*** Block opens ***
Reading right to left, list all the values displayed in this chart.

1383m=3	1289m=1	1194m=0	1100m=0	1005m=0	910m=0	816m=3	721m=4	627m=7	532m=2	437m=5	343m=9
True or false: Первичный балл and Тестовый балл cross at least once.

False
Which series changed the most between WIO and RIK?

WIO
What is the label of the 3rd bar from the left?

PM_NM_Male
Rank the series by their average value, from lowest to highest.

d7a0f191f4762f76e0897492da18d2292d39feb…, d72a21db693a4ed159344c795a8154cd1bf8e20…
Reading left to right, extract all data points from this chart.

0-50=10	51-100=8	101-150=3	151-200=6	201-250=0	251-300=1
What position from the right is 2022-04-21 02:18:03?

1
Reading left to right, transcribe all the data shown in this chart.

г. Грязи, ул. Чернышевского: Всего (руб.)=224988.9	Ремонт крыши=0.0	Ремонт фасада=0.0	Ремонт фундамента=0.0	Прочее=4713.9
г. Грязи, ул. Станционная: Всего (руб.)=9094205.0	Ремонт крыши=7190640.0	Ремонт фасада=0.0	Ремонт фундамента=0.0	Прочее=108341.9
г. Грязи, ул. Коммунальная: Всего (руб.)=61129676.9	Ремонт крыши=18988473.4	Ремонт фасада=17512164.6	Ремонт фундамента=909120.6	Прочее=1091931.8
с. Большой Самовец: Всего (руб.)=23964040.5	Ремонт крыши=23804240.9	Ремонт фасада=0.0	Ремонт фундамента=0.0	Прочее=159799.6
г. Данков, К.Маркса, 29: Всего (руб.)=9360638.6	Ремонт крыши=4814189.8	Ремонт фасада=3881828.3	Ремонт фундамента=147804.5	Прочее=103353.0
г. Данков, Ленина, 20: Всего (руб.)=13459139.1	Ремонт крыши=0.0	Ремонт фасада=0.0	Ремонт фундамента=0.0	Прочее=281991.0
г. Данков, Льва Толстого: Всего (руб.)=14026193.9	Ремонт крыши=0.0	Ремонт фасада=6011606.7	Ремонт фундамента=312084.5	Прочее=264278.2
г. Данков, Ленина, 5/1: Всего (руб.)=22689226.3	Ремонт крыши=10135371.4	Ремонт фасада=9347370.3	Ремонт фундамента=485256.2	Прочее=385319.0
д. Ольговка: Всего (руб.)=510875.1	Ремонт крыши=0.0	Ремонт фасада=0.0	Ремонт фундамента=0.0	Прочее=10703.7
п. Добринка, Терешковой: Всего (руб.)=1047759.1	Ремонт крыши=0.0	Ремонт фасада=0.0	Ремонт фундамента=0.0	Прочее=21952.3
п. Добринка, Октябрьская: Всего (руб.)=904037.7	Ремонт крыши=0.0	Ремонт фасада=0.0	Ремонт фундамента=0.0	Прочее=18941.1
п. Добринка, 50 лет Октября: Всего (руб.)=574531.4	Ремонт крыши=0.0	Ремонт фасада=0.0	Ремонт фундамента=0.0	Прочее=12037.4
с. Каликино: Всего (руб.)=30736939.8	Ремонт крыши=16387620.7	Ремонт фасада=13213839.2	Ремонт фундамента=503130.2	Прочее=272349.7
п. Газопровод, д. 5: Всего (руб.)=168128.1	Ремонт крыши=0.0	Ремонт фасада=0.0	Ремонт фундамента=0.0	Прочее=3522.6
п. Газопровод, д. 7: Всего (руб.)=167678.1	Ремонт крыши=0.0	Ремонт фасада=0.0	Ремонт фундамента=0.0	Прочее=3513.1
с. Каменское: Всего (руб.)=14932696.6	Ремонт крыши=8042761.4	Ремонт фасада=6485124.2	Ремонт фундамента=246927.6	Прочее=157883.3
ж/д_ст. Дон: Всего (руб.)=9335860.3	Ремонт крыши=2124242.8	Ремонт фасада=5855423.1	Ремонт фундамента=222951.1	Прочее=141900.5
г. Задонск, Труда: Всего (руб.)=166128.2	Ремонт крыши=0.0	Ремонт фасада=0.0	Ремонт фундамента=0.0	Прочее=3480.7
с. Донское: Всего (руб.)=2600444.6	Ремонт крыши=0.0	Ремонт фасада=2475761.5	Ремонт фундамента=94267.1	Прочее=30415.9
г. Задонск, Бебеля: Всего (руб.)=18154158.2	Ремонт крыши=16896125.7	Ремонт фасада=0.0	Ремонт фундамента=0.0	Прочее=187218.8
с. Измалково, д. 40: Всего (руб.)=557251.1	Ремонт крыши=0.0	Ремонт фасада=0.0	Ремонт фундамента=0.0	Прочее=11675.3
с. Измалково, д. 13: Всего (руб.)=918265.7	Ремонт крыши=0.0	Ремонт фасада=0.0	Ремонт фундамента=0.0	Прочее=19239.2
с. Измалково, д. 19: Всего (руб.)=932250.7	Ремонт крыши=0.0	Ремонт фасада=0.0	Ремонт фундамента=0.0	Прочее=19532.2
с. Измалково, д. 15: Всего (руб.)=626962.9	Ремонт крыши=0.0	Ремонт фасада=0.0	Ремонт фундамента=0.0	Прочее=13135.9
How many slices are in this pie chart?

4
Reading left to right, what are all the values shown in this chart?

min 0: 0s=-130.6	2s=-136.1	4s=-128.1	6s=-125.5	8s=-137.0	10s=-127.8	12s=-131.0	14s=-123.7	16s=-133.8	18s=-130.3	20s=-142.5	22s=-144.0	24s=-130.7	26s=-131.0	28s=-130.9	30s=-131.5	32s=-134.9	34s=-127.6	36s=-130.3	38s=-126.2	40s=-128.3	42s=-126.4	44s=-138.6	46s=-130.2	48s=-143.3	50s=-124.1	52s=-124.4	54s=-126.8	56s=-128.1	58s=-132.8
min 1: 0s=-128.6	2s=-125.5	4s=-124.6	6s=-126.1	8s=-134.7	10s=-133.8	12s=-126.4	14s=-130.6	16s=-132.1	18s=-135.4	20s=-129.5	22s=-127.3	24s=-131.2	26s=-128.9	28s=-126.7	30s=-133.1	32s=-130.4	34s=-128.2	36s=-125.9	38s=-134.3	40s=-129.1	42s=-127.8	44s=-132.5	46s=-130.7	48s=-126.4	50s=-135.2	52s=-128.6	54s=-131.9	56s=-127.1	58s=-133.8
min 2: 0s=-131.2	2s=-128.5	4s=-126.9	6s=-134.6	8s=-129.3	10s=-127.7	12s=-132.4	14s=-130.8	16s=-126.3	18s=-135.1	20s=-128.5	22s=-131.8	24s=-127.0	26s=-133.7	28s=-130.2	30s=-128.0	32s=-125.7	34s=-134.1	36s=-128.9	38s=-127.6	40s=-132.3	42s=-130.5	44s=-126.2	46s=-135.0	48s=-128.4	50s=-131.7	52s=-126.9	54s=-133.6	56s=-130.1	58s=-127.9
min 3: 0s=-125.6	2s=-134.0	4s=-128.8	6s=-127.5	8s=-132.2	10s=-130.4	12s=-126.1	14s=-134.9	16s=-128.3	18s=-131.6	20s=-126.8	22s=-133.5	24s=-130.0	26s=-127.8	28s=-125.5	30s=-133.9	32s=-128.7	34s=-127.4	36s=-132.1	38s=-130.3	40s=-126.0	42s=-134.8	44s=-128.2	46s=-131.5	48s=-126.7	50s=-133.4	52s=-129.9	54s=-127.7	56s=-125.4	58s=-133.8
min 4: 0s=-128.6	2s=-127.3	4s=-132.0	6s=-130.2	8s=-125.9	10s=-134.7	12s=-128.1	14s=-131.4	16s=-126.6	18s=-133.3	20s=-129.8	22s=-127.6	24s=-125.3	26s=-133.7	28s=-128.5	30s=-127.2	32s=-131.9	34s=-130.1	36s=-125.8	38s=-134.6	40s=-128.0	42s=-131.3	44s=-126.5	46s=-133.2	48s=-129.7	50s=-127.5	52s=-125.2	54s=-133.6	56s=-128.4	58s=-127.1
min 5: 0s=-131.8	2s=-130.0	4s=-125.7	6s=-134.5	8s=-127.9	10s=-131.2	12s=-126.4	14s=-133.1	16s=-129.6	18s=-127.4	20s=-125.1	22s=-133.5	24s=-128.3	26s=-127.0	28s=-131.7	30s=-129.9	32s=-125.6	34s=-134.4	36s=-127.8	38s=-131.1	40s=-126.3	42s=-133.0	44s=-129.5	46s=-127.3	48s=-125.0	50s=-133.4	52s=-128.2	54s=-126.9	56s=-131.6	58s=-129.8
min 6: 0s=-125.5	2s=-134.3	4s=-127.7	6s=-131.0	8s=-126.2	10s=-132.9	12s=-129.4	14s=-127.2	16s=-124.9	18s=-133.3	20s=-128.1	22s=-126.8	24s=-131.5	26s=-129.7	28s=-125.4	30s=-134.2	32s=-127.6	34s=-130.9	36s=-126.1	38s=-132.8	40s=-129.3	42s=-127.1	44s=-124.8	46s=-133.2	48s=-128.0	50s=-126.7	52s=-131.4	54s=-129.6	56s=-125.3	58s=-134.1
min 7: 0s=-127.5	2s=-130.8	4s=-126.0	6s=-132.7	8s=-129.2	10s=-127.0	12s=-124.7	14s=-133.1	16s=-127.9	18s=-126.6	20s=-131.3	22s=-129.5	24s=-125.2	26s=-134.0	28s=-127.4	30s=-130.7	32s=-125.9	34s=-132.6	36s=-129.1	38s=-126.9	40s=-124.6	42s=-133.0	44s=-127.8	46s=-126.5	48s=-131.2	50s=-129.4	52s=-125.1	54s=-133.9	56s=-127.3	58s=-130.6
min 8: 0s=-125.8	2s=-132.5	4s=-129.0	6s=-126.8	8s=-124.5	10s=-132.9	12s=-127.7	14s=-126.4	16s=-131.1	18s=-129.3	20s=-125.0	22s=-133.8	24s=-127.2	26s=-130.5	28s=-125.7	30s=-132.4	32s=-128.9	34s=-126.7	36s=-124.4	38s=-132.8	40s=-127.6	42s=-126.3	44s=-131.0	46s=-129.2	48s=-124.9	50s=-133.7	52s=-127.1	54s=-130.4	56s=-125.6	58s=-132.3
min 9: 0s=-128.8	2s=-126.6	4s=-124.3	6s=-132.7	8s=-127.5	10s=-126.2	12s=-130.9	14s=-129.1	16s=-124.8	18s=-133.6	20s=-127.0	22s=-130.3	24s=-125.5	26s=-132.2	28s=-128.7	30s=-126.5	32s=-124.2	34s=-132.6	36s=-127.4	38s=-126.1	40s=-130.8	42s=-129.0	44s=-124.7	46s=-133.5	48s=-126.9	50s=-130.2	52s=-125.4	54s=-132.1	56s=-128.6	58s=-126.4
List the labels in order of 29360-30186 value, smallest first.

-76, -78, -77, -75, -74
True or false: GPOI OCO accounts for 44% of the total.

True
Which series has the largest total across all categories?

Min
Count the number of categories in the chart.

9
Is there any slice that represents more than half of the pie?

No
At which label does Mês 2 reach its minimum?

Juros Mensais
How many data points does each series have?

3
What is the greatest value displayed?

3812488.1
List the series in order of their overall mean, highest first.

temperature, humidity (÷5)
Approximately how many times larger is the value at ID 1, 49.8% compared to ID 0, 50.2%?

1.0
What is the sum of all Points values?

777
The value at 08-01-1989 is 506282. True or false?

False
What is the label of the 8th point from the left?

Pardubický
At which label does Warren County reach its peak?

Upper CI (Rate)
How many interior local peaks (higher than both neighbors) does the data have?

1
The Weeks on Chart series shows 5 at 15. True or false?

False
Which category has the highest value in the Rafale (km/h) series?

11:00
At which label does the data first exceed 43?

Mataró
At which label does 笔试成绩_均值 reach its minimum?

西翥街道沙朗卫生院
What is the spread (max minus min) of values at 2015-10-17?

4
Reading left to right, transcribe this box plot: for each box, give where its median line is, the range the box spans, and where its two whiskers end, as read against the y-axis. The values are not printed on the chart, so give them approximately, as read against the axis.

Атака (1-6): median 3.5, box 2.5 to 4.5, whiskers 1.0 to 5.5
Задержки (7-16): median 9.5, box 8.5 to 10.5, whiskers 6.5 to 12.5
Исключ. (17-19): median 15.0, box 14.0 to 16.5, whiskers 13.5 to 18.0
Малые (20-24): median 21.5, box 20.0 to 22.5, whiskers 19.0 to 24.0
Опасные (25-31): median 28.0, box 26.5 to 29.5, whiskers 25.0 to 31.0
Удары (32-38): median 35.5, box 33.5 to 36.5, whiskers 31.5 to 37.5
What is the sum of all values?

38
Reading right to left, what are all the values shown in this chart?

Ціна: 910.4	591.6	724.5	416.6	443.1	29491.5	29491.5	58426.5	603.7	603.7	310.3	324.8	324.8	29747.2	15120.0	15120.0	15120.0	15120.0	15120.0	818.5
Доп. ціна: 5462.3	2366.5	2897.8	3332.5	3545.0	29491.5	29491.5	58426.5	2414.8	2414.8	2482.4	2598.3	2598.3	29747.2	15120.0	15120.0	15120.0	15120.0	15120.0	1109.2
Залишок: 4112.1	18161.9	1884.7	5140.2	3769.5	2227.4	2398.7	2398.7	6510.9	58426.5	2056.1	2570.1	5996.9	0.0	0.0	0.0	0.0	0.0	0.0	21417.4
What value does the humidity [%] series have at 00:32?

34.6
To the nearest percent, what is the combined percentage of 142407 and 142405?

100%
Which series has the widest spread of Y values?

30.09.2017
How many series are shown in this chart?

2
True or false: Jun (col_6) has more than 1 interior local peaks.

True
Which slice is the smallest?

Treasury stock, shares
*** Block closes ***
**REQUIRED WORK**. Please convert the material above into a numbered list, starting at its first line and ending with the line that contains "Reading left to right, transcribe all". Leave out blank lines.

**RESPONSE TO THIS TASK**.
1. Reading right to left, list all the values displayed in this chart.
2. 1383m=3	1289m=1	1194m=0	1100m=0	1005m=0	910m=0	816m=3	721m=4	627m=7	532m=2	437m=5	343m=9
3. True or false: Первичный балл and Тестовый балл cross at least once.
4. False
5. Which series changed the most between WIO and RIK?
6. WIO
7. What is the label of the 3rd bar from the left?
8. PM_NM_Male
9. Rank the series by their average value, from lowest to highest.
10. d7a0f191f4762f76e0897492da18d2292d39feb…, d72a21db693a4ed159344c795a8154cd1bf8e20…
11. Reading left to right, extract all data points from this chart.
12. 0-50=10	51-100=8	101-150=3	151-200=6	201-250=0	251-300=1
13. What position from the right is 2022-04-21 02:18:03?
14. 1
15. Reading left to right, transcribe all the data shown in this chart.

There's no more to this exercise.